As experimental as it looks, there is some stuff to measure rather accurately and mix in the right order. For a 120 type film, Caffenol C-L (the one I regularly use) is made out of:

  • 8 g sodium carbonate (washing soda)
  • 5 g ascorbic acid (vitamin C)
  • 1 g potassium bromide (some people use iodized salt instead)
  • 20 g coffee
  • 500 mL water

You will definitely need a more precise scale than your regular kitchen scale (except if you practice molecular gastronomy, then go ahead, my bad). Also, always dissolve sodium carbonate in water first, then ascorbic acid, then potassium bromide, and finally coffee. Do not be afraid of stirring like crazy, it is necessary. For development itself, I agitate the tank 10 times at 0 min, then twice at 15 min and 30 min. Define a rule and stick to it, this is the only way you can see how to improve your process.

If you live in France, chemicals can all be found on Disactis, a great website for photography related chemicals.

Caffenol C-L
8 grams of sodium carbonate (no photoshop I swear)

#2: Choose your coffee wisely

You will need the cheapest instant coffee you can find, even though it might affect your conscience buying such a terrible item. The coffee I bought attests to its purity on its label: “guaranteed 100% coffee”, like a warning. Trying to show that they actually made sure that thing was only coffee should be enough to keep you from drinking it but I am sure you will not. Robusta is supposed to contain more caffeic acid, so try to avoid 100% arabica brands.

How am I sure you will not drink it? Because the smell of that soup, once ready, is really foul, I cannot really explain why, but you should let it sit a few minutes before using it. It does nothing for the smell but helps the reaction. Hold your breath meanwhile.

Caffenol C-L
Do not drink that cup of coffee, its smell should be enough warning

#3: Experiment

Try on a few rolls, there are so many parameters that it is impossible to have the exact same time than another setup. That is also why I chose Caffenol C-L, it takes a while to develop (about an hour), but it is easier to have a error margin. If you are in a hurry, you can also check out Caffenol C-M or C-H, it should take you around 15 minutes, with a regular agitation scheme.

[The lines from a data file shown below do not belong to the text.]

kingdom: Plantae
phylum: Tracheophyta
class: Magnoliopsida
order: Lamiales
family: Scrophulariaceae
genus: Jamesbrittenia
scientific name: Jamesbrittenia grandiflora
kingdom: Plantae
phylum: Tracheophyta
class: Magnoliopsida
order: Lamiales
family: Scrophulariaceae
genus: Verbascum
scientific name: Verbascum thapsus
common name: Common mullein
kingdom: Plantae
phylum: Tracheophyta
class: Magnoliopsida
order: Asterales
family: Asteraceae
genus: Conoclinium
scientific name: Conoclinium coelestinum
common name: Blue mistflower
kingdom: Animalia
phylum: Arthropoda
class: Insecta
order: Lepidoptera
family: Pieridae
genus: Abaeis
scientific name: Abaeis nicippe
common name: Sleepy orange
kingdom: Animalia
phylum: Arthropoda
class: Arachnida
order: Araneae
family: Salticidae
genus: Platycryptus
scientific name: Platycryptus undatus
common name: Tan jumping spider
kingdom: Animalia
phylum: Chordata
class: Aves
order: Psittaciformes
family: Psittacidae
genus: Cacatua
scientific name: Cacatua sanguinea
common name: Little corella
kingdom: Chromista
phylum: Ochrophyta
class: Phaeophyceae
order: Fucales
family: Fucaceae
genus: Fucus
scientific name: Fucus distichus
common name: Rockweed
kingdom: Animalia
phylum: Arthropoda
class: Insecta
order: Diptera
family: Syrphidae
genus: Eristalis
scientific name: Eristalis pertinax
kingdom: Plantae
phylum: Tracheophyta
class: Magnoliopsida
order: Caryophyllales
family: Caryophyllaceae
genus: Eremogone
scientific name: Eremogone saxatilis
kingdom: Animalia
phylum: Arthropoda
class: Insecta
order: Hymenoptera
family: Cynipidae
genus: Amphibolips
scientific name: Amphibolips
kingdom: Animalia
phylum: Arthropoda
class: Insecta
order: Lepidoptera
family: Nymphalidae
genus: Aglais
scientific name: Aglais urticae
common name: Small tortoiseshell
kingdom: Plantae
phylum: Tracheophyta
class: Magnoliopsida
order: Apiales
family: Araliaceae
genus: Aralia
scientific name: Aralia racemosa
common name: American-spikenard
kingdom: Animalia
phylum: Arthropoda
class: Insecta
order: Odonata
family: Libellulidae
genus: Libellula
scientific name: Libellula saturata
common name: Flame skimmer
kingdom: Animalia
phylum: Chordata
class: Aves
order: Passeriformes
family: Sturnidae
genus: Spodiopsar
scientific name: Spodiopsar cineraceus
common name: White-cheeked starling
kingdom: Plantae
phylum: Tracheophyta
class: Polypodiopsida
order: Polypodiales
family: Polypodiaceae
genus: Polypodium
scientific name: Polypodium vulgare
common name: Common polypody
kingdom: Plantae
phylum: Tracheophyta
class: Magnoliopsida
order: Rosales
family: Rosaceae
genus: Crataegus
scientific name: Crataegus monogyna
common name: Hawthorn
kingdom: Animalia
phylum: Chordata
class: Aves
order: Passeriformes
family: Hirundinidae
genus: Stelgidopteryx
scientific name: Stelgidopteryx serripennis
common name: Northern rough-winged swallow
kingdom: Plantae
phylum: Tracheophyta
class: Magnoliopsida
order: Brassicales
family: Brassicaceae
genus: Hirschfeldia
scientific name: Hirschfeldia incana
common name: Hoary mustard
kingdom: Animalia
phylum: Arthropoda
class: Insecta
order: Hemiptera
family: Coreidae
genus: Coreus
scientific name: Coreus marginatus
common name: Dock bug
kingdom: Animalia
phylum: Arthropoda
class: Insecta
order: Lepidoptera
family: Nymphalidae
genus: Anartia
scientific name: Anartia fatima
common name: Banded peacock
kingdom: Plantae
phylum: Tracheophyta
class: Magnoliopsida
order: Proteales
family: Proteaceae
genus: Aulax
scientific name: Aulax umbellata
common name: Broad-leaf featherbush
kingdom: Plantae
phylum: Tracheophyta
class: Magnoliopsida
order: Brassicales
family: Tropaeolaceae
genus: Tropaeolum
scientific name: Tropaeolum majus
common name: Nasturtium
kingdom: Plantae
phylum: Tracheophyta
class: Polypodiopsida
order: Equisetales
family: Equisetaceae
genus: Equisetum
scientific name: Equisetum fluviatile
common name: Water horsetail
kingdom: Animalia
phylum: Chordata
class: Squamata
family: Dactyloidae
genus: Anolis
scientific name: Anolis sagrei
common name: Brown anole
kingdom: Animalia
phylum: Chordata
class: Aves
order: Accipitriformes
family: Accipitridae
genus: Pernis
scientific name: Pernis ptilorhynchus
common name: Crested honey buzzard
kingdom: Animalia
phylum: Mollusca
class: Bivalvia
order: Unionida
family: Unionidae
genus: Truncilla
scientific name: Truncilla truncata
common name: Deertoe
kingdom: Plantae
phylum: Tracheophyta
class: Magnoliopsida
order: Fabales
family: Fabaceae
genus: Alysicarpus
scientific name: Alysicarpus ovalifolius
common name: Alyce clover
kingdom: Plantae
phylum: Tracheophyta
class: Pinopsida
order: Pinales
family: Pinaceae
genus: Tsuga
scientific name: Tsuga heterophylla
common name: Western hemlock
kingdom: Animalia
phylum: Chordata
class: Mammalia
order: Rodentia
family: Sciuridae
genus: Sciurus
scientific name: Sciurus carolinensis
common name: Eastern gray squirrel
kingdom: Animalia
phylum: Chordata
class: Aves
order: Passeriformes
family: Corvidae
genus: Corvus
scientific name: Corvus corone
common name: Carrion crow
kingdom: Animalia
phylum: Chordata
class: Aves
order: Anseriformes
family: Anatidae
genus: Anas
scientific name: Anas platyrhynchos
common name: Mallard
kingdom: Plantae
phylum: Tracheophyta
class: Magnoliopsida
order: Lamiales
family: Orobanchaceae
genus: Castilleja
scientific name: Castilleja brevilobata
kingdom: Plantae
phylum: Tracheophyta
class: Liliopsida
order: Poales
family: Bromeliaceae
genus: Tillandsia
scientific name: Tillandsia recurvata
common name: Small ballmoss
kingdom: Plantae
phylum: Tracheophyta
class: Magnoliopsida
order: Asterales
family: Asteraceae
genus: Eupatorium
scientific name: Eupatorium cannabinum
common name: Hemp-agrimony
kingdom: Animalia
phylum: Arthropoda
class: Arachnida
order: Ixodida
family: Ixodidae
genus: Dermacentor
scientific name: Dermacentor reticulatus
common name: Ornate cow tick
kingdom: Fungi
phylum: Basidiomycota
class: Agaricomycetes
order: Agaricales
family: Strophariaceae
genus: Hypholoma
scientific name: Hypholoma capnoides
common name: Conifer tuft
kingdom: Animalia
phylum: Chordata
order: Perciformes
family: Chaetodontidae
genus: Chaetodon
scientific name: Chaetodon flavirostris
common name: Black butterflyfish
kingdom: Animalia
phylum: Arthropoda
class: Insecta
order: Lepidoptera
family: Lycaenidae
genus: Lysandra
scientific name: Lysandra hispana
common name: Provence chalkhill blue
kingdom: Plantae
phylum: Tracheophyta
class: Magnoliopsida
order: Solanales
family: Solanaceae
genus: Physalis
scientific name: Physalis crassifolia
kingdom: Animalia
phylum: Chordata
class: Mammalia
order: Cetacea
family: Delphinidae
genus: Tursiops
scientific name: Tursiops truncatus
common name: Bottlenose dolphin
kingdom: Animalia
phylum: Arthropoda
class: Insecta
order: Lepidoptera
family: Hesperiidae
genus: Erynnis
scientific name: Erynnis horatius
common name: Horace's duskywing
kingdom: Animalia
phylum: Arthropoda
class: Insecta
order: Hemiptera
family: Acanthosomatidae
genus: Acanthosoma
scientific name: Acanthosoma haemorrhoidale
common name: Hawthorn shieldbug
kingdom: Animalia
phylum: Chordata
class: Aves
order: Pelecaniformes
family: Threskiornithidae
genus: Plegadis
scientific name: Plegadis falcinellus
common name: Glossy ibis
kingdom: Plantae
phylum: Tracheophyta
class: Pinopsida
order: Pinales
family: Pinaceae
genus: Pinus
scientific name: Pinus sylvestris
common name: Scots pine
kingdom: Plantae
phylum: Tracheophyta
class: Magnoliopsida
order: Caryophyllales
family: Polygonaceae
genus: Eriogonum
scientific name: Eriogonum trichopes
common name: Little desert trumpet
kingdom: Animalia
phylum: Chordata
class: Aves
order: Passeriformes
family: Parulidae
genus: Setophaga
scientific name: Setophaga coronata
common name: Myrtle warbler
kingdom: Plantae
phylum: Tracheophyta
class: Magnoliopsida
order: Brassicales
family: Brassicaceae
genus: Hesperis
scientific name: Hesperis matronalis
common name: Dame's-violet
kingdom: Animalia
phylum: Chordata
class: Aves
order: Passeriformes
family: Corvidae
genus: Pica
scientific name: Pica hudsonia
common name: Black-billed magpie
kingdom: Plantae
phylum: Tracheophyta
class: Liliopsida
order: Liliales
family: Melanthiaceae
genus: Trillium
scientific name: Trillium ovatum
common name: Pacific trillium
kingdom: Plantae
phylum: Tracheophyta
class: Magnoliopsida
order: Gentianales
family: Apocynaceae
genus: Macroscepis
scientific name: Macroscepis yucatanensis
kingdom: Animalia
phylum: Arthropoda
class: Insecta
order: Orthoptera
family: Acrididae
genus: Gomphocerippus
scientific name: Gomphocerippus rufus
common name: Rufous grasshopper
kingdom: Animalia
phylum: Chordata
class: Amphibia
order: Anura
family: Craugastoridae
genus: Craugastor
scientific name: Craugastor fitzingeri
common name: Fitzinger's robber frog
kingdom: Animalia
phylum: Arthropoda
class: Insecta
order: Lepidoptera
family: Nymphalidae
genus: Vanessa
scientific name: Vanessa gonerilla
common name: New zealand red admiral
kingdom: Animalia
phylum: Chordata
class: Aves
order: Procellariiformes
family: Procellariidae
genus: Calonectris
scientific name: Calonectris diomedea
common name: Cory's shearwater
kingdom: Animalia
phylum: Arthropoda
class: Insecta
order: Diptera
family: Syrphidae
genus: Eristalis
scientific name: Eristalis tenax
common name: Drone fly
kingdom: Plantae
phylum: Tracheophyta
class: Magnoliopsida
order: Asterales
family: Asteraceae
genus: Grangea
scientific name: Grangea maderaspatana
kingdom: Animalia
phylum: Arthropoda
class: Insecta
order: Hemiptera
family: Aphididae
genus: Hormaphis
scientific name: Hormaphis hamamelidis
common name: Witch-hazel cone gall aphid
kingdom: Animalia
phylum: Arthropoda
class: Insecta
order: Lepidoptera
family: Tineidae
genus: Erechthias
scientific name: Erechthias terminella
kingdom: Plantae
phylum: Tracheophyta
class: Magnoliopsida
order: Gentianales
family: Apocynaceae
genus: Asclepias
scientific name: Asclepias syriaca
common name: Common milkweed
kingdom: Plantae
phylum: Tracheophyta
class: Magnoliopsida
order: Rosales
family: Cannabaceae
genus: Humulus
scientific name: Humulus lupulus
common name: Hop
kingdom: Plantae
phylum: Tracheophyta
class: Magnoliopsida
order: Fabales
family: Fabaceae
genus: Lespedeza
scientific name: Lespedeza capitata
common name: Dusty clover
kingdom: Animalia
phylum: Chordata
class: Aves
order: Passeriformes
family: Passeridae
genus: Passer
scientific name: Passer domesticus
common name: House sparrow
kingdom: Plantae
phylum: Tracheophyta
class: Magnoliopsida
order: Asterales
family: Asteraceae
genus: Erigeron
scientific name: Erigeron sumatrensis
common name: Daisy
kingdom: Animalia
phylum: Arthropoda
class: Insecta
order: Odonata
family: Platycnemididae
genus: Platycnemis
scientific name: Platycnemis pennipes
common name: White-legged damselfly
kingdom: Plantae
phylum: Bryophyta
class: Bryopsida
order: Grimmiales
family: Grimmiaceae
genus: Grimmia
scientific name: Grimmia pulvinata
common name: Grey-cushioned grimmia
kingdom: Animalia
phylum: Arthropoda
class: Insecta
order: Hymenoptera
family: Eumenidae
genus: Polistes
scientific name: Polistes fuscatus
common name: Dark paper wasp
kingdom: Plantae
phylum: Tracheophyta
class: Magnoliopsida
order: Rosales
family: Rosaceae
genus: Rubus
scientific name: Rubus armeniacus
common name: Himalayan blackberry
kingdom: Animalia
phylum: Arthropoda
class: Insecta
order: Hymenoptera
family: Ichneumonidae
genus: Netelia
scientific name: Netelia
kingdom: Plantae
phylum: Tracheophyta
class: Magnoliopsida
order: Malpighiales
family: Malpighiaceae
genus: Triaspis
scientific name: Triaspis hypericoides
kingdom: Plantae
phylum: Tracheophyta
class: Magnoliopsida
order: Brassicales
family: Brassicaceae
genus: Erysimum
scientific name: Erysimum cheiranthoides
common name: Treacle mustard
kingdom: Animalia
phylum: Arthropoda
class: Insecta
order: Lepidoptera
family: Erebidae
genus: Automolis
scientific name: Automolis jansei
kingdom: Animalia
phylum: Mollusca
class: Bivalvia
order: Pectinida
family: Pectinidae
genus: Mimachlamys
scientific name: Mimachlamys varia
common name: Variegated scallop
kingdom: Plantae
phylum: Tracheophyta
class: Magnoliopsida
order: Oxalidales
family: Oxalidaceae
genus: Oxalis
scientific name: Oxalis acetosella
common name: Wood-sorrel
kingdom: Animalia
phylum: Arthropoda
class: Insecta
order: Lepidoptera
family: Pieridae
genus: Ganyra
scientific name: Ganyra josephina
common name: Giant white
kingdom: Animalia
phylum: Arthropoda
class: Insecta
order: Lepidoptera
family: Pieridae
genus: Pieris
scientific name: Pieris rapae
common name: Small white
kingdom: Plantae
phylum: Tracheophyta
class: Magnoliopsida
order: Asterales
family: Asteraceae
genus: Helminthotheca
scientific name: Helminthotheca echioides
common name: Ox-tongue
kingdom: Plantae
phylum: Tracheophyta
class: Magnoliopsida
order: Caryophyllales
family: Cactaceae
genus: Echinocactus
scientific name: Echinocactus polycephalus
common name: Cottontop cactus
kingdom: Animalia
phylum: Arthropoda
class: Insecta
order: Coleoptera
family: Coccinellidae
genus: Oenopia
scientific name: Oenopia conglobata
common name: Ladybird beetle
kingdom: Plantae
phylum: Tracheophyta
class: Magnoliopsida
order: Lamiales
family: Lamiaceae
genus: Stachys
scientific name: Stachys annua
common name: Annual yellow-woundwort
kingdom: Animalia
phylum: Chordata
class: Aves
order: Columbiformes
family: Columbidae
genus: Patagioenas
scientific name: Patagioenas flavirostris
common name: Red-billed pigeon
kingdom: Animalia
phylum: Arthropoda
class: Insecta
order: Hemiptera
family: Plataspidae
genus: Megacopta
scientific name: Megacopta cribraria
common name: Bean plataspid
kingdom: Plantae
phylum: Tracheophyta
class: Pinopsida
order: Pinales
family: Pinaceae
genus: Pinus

For comparison, here are a few developing times I tried and worked for me:

  1. Delta 400: 60 min @ 20°C
  2. Tmax 100, Delta 100: 65 min @ 20°C
  3. FP4+ : 70 min @ 20°C
  4. Delta 3200: 80 min @ 20°C

This website Filmdev is great to find the right timing for the right soup.

Caffenol C-L
Just hanging out
Caffenol C-L

#4: Enjoy the results!

Caffenol C-L, Meopta
Meopta Flexaret, Ilford Delta 400, Caffenol C-L 60 min @ 20°C

2 thoughts on “Caffenol, what else?

  • You think you could show me some samples of Delta 3200 in caffenol? Developer is pretty expensive so I’d like to save some money, besides making your own stuff is generally much more satisfying.

  • Hello Komodo! Sorry I just saw your comment. Are you still interested in some Delta 3200 in Caffenol? I might have a roll of delta that I can spare.